Soldat - Gehorsam - Widerstand

Gedenkstätte Deutscher Widerstand

Harald Wust

Soldat - Gehorsam - Widerstand

Gedenkrede des Generalinspekteurs der Bundeswehr General Harald Wust am 20. Juli 1977 in der Stadthalle Bonn-Bad Godesberg

Wenn ein Soldat die ehrenvolle Aufgabe erhält, am 33. Jahrestag des 20. Juli 1944 zu Ihnen zu sprechen, so scheinen mir dafür zwei wesentliche Gründe der Anlass zu sein:

einmal war - obwohl Kämpfer gegen die totalitäre Gewaltherrschaft des Dritten Reiches aus allen Schichten der Bevölkerung stammten - das Geschehen des 20. Juli 1944 vor allem durch Soldaten geprägt,

zum Anderen steht der Soldat immer in einem besonderen Pflichtverhältnis zum Staat und daraus ergibt sich ein unmittelbarer Bezug vom 20. Juli 1944 zur Gegenwart.

Nun mag sich vielen die Frage stellen, ob uns denn der 20. Juli heute - 33 Jahre nach dem Geschehen - überhaupt noch etwas zu sagen hat.

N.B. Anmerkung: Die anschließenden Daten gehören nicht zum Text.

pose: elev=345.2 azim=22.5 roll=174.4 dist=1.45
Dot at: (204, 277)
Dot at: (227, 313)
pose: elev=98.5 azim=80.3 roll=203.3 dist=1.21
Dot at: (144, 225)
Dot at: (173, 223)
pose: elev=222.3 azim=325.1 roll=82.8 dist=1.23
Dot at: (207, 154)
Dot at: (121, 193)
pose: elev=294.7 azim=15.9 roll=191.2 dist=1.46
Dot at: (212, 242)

Ist dieser 20. Juli etwa nur noch ein Gedenktag? Oder ist er mehr?

Ist seine Bedeutung nach so langer Zeit verblasst? Oder ist sie unverändert wirksam?

Diese Fragen verlangen Antworten. Nicht nur in unseren Streitkräften.

Ich bin der vierte Soldat, der seit 1958 auf dieser jährlichen Veranstaltung spricht. Meine Vorredner vergangener Jahre, die Generale Graf von Kielmansegg, Graf Baudissin und de Maizière hatten noch eine unmittelbare persönliche Beziehung zum Widerstand im Dritten Reich. Sie kannten viele ihrer Repräsentanten.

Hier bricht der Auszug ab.